• What is needed: Render the entries from the line containing "locality: Province of Union, Luzon." up to and including the line containing "name author: (Poir.) DC." as a Markdown table with the columns No. and Text. Each row gets its number and one line, and blank lines are left out.

:: Material for the task ::

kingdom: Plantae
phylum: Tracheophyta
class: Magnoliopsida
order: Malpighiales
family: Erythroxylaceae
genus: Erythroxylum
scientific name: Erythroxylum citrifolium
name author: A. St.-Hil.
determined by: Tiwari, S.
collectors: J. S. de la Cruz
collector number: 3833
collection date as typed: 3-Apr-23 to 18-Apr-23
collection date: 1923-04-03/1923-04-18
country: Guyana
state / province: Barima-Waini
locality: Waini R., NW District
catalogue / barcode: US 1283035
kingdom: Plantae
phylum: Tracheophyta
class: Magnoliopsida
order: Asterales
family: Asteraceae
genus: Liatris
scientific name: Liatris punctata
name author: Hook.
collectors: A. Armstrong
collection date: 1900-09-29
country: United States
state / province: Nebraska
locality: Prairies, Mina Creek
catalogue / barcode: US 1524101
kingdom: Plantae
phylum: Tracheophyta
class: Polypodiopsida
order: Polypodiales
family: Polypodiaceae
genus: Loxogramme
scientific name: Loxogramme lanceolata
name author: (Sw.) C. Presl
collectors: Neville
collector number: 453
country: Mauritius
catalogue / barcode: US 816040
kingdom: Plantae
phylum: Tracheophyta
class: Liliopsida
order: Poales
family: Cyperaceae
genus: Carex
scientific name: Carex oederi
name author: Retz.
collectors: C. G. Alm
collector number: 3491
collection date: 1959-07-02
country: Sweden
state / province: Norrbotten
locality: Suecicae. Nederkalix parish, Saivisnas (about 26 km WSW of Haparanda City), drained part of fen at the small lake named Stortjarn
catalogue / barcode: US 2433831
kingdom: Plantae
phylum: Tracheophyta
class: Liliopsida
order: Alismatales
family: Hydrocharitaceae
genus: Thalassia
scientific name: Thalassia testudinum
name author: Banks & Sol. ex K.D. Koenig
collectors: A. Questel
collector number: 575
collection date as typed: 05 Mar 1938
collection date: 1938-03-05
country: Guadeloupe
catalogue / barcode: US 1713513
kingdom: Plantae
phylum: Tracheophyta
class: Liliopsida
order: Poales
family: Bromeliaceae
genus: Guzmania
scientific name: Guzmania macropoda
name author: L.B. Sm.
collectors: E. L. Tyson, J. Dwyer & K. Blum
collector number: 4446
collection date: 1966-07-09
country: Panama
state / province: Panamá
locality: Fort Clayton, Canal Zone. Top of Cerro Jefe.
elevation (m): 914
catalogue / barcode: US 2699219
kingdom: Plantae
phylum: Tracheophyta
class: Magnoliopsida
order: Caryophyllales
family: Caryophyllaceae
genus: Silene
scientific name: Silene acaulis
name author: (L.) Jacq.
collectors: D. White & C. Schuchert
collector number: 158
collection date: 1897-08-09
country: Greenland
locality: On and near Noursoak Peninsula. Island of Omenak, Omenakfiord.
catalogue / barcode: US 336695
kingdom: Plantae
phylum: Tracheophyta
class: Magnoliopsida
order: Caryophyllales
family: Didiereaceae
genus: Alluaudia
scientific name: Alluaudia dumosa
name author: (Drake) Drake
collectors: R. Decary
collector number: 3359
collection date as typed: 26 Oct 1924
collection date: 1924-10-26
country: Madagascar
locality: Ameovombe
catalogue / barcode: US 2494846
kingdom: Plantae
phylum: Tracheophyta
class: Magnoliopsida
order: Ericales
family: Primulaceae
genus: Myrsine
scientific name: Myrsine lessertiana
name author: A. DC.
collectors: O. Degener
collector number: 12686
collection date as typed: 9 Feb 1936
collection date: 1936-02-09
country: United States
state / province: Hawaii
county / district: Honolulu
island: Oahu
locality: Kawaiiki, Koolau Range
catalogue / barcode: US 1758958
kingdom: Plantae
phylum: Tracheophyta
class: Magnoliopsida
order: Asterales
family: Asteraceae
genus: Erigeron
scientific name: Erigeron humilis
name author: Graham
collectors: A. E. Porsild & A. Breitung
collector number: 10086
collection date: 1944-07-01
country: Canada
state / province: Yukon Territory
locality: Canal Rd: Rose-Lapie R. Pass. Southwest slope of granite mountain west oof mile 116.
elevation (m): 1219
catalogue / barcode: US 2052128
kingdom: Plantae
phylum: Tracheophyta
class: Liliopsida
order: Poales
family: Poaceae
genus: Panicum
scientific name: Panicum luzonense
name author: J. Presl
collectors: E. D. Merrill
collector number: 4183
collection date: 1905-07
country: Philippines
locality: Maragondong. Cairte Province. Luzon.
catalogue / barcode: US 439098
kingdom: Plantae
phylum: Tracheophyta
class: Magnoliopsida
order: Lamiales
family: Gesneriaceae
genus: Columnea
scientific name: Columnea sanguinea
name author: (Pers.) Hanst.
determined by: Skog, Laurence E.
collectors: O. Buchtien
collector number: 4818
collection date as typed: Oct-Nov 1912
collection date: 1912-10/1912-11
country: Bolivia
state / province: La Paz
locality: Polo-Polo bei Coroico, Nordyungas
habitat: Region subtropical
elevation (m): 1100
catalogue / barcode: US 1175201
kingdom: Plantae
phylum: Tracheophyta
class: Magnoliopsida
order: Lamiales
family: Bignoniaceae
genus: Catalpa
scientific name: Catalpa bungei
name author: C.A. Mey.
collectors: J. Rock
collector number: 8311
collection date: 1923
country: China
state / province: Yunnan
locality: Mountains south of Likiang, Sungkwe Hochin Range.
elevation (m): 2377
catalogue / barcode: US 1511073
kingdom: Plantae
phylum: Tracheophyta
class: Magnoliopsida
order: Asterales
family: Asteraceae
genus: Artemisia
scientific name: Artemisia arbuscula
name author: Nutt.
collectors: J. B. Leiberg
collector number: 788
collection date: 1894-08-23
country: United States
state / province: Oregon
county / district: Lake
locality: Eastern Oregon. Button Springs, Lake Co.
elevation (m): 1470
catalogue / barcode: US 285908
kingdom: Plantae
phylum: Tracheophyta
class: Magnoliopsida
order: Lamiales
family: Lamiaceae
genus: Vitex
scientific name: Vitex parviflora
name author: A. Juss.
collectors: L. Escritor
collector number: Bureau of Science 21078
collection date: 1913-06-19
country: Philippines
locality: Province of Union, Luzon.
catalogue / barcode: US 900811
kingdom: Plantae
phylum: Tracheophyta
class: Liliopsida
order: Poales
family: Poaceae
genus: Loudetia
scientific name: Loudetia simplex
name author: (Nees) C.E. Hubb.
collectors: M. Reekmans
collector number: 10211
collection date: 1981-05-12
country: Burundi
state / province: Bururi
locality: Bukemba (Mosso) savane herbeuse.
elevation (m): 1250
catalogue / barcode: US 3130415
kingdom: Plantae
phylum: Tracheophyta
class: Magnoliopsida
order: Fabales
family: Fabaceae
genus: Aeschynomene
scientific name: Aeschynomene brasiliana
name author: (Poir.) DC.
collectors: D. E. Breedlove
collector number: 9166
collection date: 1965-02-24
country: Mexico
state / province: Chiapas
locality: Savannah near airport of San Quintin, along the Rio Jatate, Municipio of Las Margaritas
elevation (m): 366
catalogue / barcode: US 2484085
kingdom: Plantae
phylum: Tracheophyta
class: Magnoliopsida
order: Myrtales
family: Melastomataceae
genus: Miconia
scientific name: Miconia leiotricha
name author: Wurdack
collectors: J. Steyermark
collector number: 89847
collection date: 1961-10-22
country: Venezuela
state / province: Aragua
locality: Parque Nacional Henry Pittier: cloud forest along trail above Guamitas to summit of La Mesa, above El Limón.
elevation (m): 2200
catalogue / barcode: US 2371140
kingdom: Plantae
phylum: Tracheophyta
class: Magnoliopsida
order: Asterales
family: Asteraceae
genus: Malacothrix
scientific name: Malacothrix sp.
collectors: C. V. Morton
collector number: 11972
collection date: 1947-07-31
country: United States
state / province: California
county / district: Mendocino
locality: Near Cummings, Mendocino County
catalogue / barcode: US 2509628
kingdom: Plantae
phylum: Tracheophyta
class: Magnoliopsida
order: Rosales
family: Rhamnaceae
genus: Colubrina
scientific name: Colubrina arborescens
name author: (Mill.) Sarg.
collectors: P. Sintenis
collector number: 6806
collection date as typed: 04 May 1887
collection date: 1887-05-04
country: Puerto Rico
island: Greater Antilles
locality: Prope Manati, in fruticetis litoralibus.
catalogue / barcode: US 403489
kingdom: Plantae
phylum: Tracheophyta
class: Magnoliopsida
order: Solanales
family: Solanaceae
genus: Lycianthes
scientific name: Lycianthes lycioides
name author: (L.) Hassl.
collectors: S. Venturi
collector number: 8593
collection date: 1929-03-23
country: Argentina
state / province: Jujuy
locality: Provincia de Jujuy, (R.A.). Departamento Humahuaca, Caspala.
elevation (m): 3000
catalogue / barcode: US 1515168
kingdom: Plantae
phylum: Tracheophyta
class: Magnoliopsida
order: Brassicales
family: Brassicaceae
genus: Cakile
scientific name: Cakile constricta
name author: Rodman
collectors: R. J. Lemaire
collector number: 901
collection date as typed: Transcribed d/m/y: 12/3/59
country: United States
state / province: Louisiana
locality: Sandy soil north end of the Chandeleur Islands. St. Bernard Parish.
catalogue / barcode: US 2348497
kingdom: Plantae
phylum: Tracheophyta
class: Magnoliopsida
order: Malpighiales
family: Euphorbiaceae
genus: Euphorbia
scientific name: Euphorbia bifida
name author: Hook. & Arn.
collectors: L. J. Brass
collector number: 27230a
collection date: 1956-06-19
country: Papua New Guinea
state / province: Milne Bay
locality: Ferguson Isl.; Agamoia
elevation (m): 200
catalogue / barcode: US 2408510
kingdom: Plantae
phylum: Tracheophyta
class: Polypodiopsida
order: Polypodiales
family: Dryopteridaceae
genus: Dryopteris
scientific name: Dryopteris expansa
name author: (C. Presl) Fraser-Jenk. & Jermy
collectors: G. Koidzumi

:::

• Written solution:
| No. | Text |
|---|---|
| 1 | locality: Province of Union, Luzon. |
| 2 | catalogue / barcode: US 900811 |
| 3 | kingdom: Plantae |
| 4 | phylum: Tracheophyta |
| 5 | class: Liliopsida |
| 6 | order: Poales |
| 7 | family: Poaceae |
| 8 | genus: Loudetia |
| 9 | scientific name: Loudetia simplex |
| 10 | name author: (Nees) C.E. Hubb. |
| 11 | collectors: M. Reekmans |
| 12 | collector number: 10211 |
| 13 | collection date: 1981-05-12 |
| 14 | country: Burundi |
| 15 | state / province: Bururi |
| 16 | locality: Bukemba (Mosso) savane herbeuse. |
| 17 | elevation (m): 1250 |
| 18 | catalogue / barcode: US 3130415 |
| 19 | kingdom: Plantae |
| 20 | phylum: Tracheophyta |
| 21 | class: Magnoliopsida |
| 22 | order: Fabales |
| 23 | family: Fabaceae |
| 24 | genus: Aeschynomene |
| 25 | scientific name: Aeschynomene brasiliana |
| 26 | name author: (Poir.) DC. |